T-Model Ford is sweet tea spiked with moonshine -- something simple and sweet, but with a hell of a kick. In the late 1990s, Fat Possum Records discovered him and put out his first album, Pee-Wee Get Your Gun. Since then, he's recorded five more albums, including his latest, I'm a Ladies' Man, which is being hailed by some critics as his best yet. And he's already recorded an album that Alive Naturalsound Records will release early next year.

He may look sweet and old, but he'll rip through the blues like nobody's business -- and he'll do it till dawn unless you stop him. T-Model Ford can probably drink most everyone under the table and keep on playing, taking shots of Jack Daniel's between songs. Despite his advanced age, he's known to play for up to eight hours at a time.

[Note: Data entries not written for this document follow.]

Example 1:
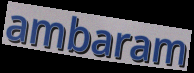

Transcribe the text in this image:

ambaram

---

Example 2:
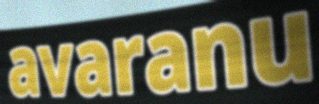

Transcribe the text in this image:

avaranu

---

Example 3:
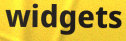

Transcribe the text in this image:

widgets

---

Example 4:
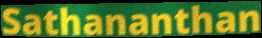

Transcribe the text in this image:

Sathananthan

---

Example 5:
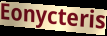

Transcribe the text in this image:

Eonycteris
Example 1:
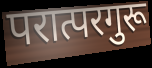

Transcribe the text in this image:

परात्परगुरू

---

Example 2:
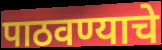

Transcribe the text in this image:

पाठवण्याचे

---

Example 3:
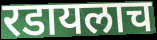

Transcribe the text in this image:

रडायलाच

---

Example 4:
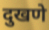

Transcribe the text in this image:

दुखणे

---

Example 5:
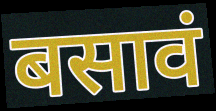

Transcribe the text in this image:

बसावं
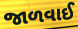
જાળવાઈ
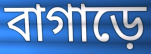
বাগাড়ে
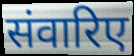
संवारिए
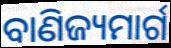
ବାଣିଜ୍ୟମାର୍ଗ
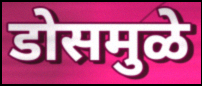
डोसमुळे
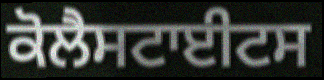
ਕੋਲੈਸਟਾਈਟਸ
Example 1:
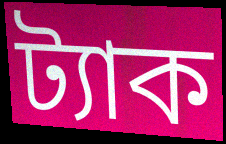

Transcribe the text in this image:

ট্যাক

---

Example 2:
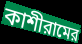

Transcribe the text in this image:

কাশীরামের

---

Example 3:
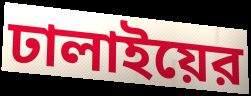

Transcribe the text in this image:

ঢালাইয়ের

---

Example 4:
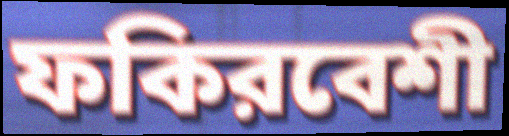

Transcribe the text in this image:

ফকিরবেশী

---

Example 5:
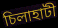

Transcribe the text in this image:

চিলাহাটী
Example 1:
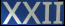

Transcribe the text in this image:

XXII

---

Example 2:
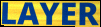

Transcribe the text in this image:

LAYER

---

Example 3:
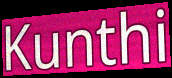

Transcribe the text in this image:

Kunthi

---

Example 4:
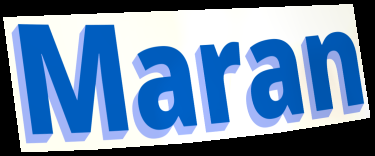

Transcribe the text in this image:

Maran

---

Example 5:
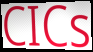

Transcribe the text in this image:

CICs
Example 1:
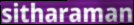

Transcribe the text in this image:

sitharaman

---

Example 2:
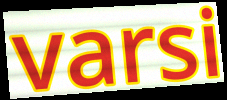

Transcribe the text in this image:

varsi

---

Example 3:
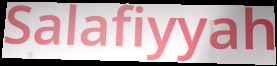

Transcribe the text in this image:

Salafiyyah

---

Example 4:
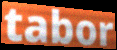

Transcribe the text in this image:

tabor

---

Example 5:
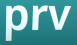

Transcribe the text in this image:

prv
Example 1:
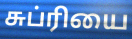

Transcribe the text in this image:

சுப்ரியை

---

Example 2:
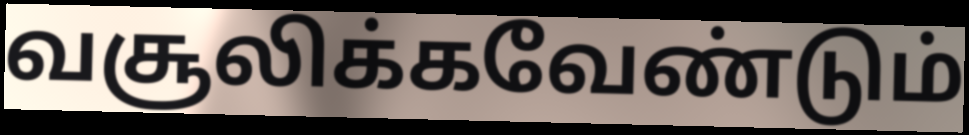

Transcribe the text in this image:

வசூலிக்கவேண்டும்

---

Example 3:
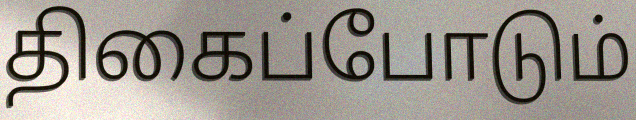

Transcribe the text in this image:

திகைப்போடும்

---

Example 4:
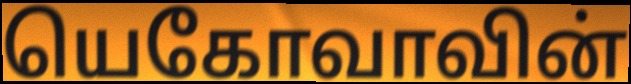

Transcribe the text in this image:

யெகோவாவின்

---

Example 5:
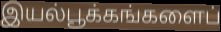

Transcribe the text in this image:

இயல்பூக்கங்களைப்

Fresh off a date at the prestigious All Tomorrow's Parties festival, T-Model Ford roars into town with his particular blend of sparse, stomp-inducing Delta blues for a show at 3 Kings Tavern tomorrow night before heading off to the Telluride Blues and Brews Festival on Sunday. In advance of his pair of Colorado gigs, we pulled together a list of five things you should know about this Delta bluesman.

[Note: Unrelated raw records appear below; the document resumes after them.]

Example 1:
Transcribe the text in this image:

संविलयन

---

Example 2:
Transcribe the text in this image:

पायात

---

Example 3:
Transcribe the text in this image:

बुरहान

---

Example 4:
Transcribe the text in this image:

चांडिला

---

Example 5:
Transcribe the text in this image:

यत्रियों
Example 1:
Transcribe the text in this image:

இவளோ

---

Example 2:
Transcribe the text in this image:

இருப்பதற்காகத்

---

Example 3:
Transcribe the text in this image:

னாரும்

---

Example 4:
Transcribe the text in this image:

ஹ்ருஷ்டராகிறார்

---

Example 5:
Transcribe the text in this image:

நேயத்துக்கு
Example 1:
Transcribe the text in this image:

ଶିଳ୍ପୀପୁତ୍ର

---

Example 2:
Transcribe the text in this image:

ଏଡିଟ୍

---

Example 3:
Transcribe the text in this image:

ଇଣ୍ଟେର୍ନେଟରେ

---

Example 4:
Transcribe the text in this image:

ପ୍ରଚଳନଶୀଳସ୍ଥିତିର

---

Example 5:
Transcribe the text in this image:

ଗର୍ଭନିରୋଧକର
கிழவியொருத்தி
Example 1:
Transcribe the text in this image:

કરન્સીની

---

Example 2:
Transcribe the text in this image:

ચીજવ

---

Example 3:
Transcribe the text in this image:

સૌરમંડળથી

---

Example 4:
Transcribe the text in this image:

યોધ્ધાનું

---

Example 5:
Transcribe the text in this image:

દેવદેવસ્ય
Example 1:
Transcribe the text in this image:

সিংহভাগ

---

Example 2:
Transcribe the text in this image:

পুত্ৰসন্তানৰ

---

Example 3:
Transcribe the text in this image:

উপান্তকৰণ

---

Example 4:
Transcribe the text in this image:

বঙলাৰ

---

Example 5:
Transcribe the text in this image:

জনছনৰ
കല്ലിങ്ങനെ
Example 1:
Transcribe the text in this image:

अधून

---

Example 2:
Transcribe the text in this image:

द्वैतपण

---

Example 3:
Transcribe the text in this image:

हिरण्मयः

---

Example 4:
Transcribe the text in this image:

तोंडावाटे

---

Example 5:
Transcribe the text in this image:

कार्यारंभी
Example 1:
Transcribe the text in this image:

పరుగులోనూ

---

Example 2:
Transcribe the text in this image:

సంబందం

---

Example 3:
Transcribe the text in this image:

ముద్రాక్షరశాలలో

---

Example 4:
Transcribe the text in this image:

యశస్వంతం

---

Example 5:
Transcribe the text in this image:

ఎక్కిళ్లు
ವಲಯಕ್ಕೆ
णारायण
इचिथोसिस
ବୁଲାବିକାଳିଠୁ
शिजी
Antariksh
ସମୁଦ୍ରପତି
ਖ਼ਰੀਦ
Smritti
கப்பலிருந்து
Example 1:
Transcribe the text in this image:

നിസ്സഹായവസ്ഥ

1). No one knows his real age -- not even him.

T-Model Ford thinks he might be ninety. But in 2008, NPR said he's around eighty. The official record puts his birth somewhere between the years of 1921 and 1925. According to his MySpace page, "T-Model's 80-something years old...his Mississippi Driver's License says he's 84, his US Passport says he's 87, and he says he's 88...so you decide." He's said he thinks he'll live to 110. And while he had a minor stroke earlier this year, we have no doubt he'll make it as long he's playing the blues.

2) He was already a senior citizen when he started playing.

He began learning guitar somewhere around the time he was 58 years old, building on his recollection of other greats like Muddy Waters, Howlin' Wolf and Robert Johnson. He spent seventeen years sharpening his skills in juke joints and playing the sidewalk of Nelson Street in Greensville, Mississippi. He's now considered a Delta blues legend and has influenced a generation of artists.